Sospechas

Para María Antonieta

Javier Munguía

Siempre había asumido mi ataque de llanto de las mañanas con estoicismo, con naturalidad. Apenas quedaba solo en casa (mi mujer iba, primero, a dejar a Luisito en el preescolar; luego, a trabajar ocho horas diarias en el despacho de los Roldán mientras yo, desempleado, planeaba obras maestras de la narrativa contemporánea en 700 páginas y no escribía una sola), un proceso yo diría que automático me llevaba a la recámara, me desencajaba las facciones y justo empezaba a preguntarme (las primeras veces) qué me ocurría, cuando unos alaridos de dolor brotaban de mi boca y me agitaban el pecho, y yo debía acudir a la cama, cubrirme el rostro con una almohada para no despertar las suspicacias de los vecinos.

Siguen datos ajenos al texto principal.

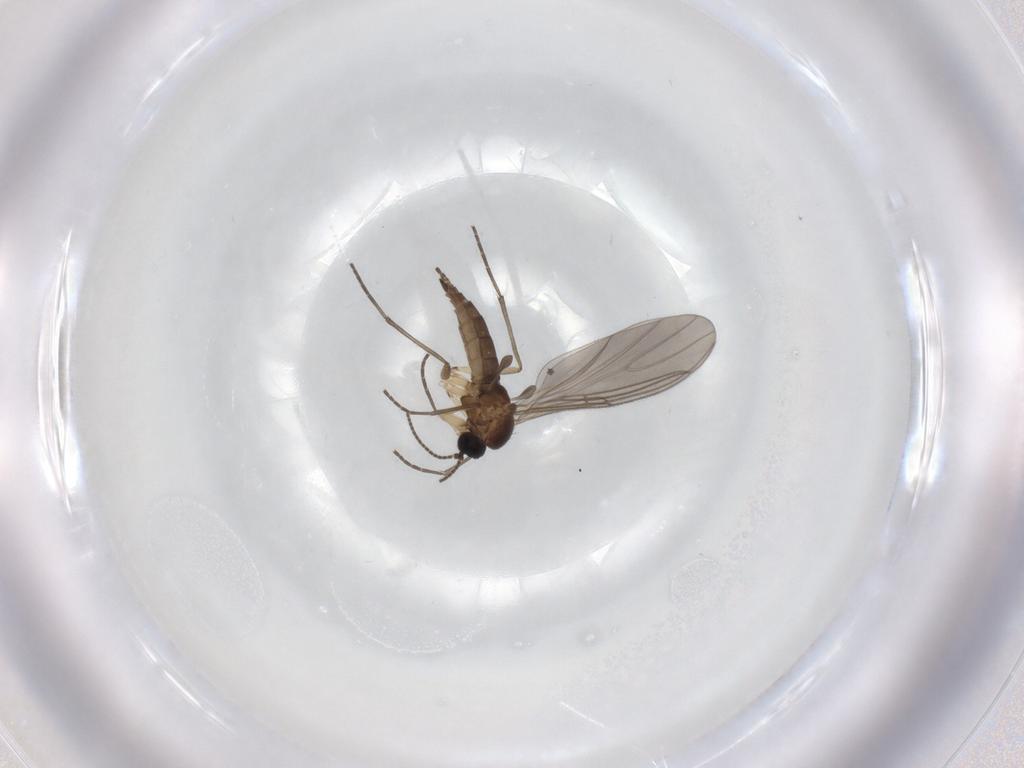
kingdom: Animalia
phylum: Arthropoda
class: Insecta
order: Diptera
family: Sciaridae
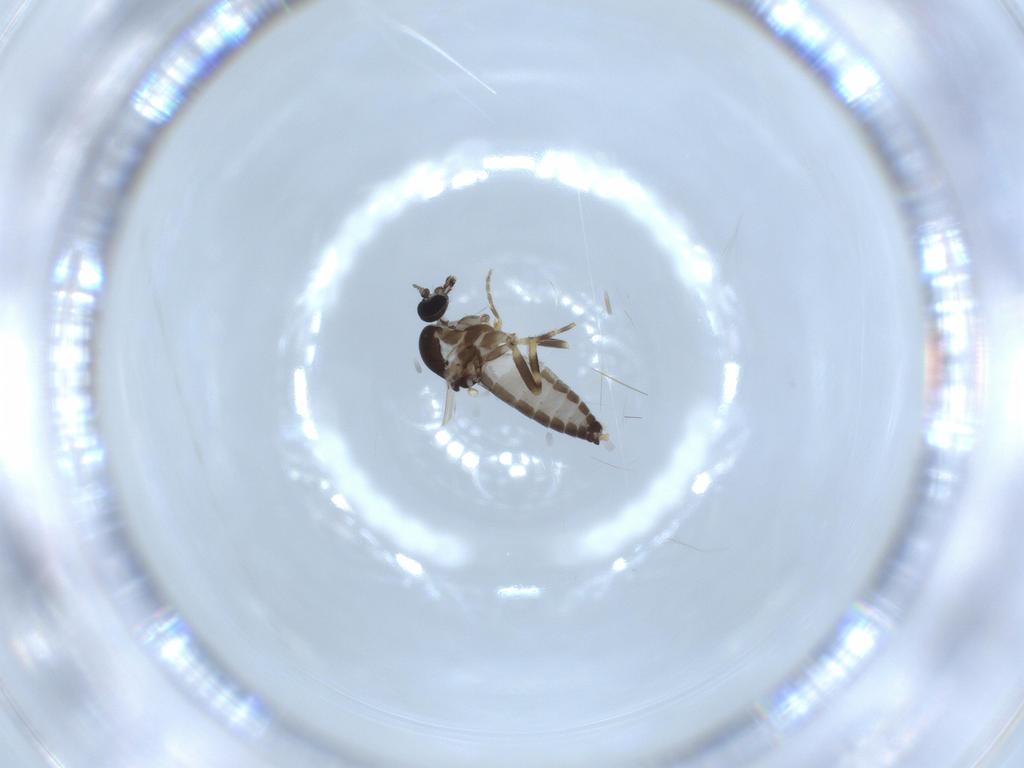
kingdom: Animalia
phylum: Arthropoda
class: Insecta
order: Diptera
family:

Me habitué pronto a los ataques, incluso me dejaba conducir sin oponer resistencia a la recámara, al suelo, a las facciones desencajadas, a la almohada discreta. Hasta la estúpida mañana en que, no bien había podido descubrirme el rostro, y pensado que cada vez me estaba siendo más fácil sobrellevar el llanto, y decidido sentarme de inmediato a mi escritorio y rumiar toda la mañana cientos de novelas que jamás escribiría, hasta que llegaran mi mujer y Luisito y yo me sintiera avergonzado y me ofreciera a hacer la cena, la sospecha me arañó el rostro.

 

 

La siguiente mañana recibí un nuevo zarpazo, y la siguiente otro, y uno más la siguiente. Me lamentaba de que dicha sospecha no lo dejara a uno terminar sus ataques de llanto en santa paz. Entonces lo planeé: la próxima mañana, apenas la sospecha se presentara dejándome ver sus colmillos, le apretaría el cuello hasta que me revelara qué cosa era o quién y qué se proponía. Debieron pasar aún dos semanas para hacerlo, y no porque la sospecha fuera demasiado escurridiza, sino que muchas veces, a punto de apretar su escuálido pescuezo, alcanzaba a vislumbrar que había asuntos que más me valdría no saber. Cuando al fin tuve su cuello entre mis manos y apreté exigiendo respuestas, no tuvo ningún reparo en revelarme sus intenciones.  

 

 

Ella me recordaba de joven, dijo, y apenas podía creer que me hubiera convertido en el tipo que ahora le apretaba el cuello, con furia, pidiéndole respuestas que no quería escuchar, historias que hubiera preferido no recordar. De ser un joven ambicioso, lúcido, prometedor, me había convertido en un cuarentón amargo sin una sola línea escrita. Había quemado mis trabajos de juventud, me siguió diciendo, pensando que podría escribir grandes cosas, obras maestras, como me gustaba decir a mis amigos, sin sospechar siquiera que no volvería a escribir aunque fuera una novelita corta, un cuento mediocre. Me había casado creyendo, qué risa, en el amor verdadero, en el enamoramiento constante, en el sexo, en la felicidad que dan los hijos (¡cuán feliz sería…!, solía escribir, para concluir después que la línea no me llevaría a ningún lado y sin piedad tachonarla), sin inferir siquiera lo tremendamente difícil que era no odiar a la persona que te despertaba todos los días con su aliento de vaca, con sus palabras de vaca que te exigían que buscaras un trabajo, ella ya no podía con la carga de la casa, o que al menos escribieras, carajo, que escribieras aquella novela que los sacaría de pobres, que te dieras prisa, que si no te daba vergüenza lo que pudiera pensar Luisito, que ya estaba creciendo, de su padre sentado ante la hoja inmaculada en su escritorio mientras su madre lo llevaba a él al preescolar, lo recogía, trabajaba…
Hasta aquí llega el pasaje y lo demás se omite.